Dans l'espoir de dissiper les critiques, la ministre de la Justice, Stéphanie Vallée, a déposé jeudi une série d'amendements à son projet de loi visant à contrer les « discours haineux ». Elle clarifie ce concept et retire l'idée de créer une « liste noire » des contrevenants.

Des juristes et plusieurs autres témoins entendus lors des consultations publiques ont déploré le caractère flou de la notion de «discours haineux». Ils craignent que la liberté d'expression ne soit brimée.

« Pour dissiper toute ambiguïté quant à ce que constitue ou ne constitue pas un discours haineux, et malgré le fait que le concept soit bien connu de la jurisprudence, je vais vous proposer que le concept soit défini », a affirmé Mme Vallée en commission parlementaire où l'on entame l'étude détaillée du projet de loi. « Ainsi, il pourrait être prévu qu'un discours haineux est un discours qui, aux yeux d'une personne raisonnable, est d'une virulence ou d'un extrême tel qu'il est susceptible d'exposer ce groupe à la marginalisation ou au rejet, à la détestation, au dénigrement ou à l'aversion notamment pour que ce groupe soit perçu comme étant illégitime, dangereux ou ignoble. »

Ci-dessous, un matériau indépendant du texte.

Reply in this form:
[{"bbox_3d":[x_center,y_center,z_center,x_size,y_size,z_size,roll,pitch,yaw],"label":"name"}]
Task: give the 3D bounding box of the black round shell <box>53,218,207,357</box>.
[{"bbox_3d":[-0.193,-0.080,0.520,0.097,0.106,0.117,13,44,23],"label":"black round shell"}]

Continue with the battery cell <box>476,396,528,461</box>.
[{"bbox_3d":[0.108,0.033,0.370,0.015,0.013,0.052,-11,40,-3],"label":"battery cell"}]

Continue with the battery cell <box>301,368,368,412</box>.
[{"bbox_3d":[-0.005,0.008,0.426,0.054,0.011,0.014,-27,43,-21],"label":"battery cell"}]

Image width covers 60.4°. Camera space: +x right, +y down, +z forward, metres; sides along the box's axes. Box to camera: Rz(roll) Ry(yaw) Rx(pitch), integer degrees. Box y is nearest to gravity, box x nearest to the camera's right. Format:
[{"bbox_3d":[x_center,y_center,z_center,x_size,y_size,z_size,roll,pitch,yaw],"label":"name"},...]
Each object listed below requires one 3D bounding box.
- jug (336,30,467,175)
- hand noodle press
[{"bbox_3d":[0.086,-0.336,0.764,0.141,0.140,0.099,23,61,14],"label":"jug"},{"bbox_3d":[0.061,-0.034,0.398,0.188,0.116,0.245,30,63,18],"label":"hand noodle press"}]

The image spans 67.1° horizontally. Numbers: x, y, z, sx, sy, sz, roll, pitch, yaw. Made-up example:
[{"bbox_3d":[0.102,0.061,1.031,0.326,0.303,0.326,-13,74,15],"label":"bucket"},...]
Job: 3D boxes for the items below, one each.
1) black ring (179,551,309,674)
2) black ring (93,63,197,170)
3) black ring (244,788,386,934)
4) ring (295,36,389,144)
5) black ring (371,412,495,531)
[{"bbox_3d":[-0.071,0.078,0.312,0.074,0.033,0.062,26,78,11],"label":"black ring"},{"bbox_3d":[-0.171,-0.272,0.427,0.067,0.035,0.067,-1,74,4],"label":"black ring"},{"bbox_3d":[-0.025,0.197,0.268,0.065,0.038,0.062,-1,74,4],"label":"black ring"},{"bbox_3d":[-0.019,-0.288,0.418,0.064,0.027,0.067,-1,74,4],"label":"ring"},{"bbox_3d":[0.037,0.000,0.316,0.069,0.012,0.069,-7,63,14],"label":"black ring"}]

Pour « clarifier les circonstances dans lesquelles le projet s'inscrit », la ministre ajoute au titre de sa pièce législative que celle-ci vise à « lutter notamment contre la radicalisation ». Dans le préambule, elle précise qu'il est « attendu qu'il y a lieu de prévenir et de lutter contre la radicalisation, l'intimidation et la marginalisation fondées sur un motif de discrimination ».

Le projet de loi accorde un pouvoir d'enquête à la Commission des droits de la personne et des droits de la jeunesse (CDPDJ) pour détecter les « discours haineux » ou « incitant à la violence » contre des groupes de personne. La Commission « doit saisir le Tribunal des droits de la personne lorsqu'elle considère qu'il existe des éléments de preuve suffisants pour déterminer si une personne a tenu ou diffusé un discours haineux ». Or un amendement propose que, même si la preuve est suffisante, la Commission puisse diriger la personne à une « ressource plus appropriée à sa situation » que le Tribunal, comme la Direction de la protection de la jeunesse, le Curateur public ou une direction d'école.

Le projet de loi prévoyait que le Tribunal des droits de la personne impose systématiquement une amende à un individu reconnu coupable d'avoir tenu de tels discours. Un amendement prévoit que le Tribunal pourrait imposer d'autres « mesures de redressement » : outre le paiement d'une amende, « l'admission de la commission de l'acte reproché, la cessation de cet acte ou l'accomplissement d'un acte ».

La première mouture du projet de loi faisait en sorte que le nom d'une personne reconnue coupable figure sur une liste accessible sur Internet. On a qualifié cette mesure de « liste noire » ou de « liste de la honte » au cours des consultations publiques. Stéphanie Vallée a décidé de retirer cette disposition parce qu'elle aurait causé selon plusieurs « plus de désagréments que d'éléments favorables ». Elle a rappelé que les jugements sont de toute façon accessibles dans des banques de données.

La ministre a consacré plusieurs minutes de ses remarques préliminaires à la défense du bien-fondé de son projet de loi. « Il s'inscrit dans une volonté de défendre et de promouvoir les libertés fondamentales tout en assurant la sécurité des Québécois », a-t-elle plaidé. Le projet de loi « ne vise pas à sanctionner les membres d'une communauté religieuse en particulier, mais toute personne, homme ou femme, catholique, musulmane, juive ou athée qui diffuse un discours haineux, qui incite à la violence ». La ministre a ajouté que la Cour suprême reconnaît que « l'interdiction du discours haineux se justifie dans une société libre et démocratique ». Ce n'est pas contraire aux chartes des droits, a-t-elle insisté.